Just last summer, Lawson Health Research Institute in London released a statement saying it had launched a study to investigate the use of BLES in the treatment of COVID-19 patients that were severely respiratory compromised.

It stated that “lung analyses from patients with severe COVID-19-induced respiratory failure indicate there is a change in their alveolar type-II cells; the cells which secrete surfactant. This suggests a change to the surfactant being produced, and a decrease in its functional efficacy.”

The study suggested that if BLES were given at time of intubation, it could reduce the risk of mechanical ventilation, and improve the systemic inflammatory response, gas exchange and length of hospital stay.
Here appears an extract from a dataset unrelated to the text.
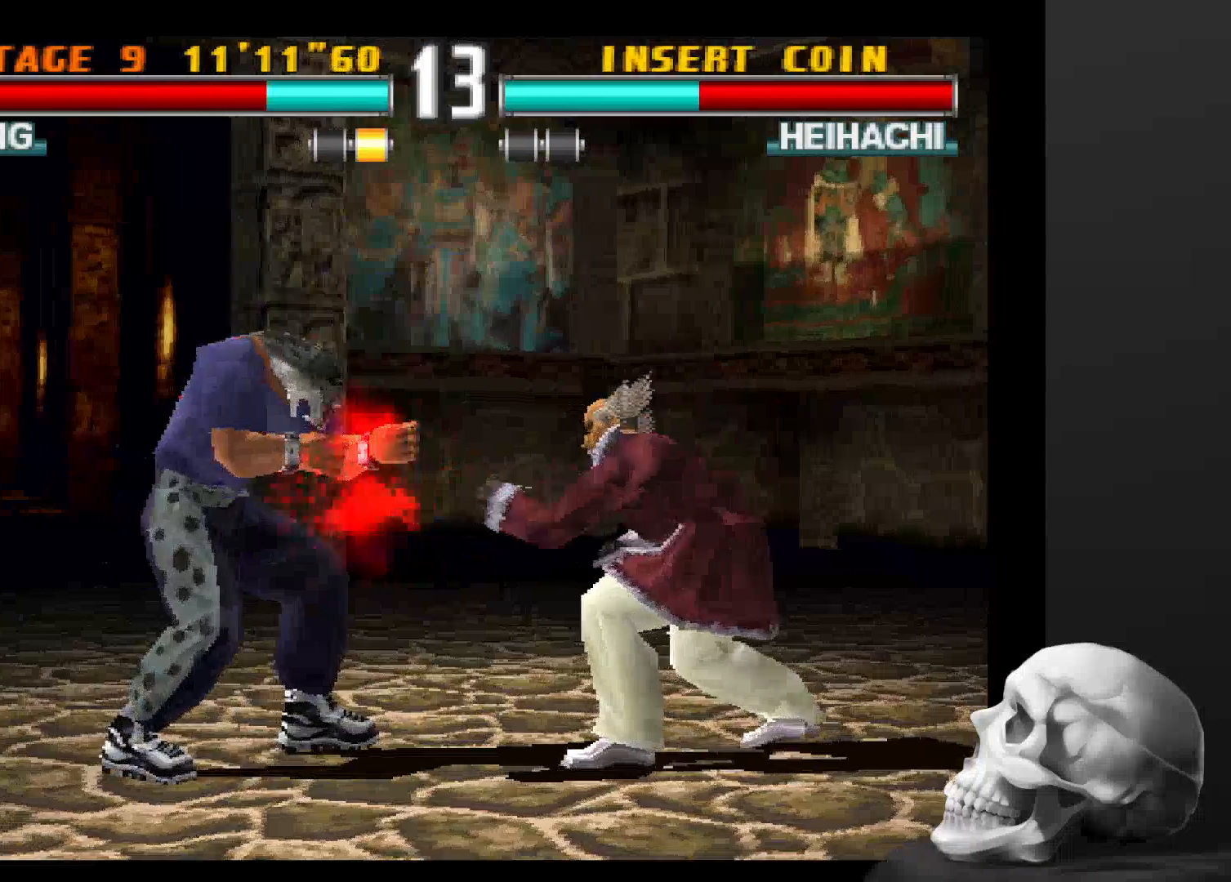
{"buttons": ["CIRCLE"], "left_stick": "center", "right_stick": "center", "events": [[333, "CIRCLE", "up"], [400, "CIRCLE", "down"]]}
“BLES has been studied in pediatric and adult populations with (acute respiratory distress syndrome) ARDS, and we have found that it improves outcomes in patients with direct lung injury when compared to patients receiving standard treatment,” Dr. Jim Lewis, Lawson scientist and respirologist at St. Joseph’s Health Care London, was quoted as saying in the press release. “We have proven this treatment effective in the past, and COVID-19 seems to be another prototypic case that we think will respond well.”

Lawson Health Research Institute was contacted prior to publishing for an update on this status, but it did not respond.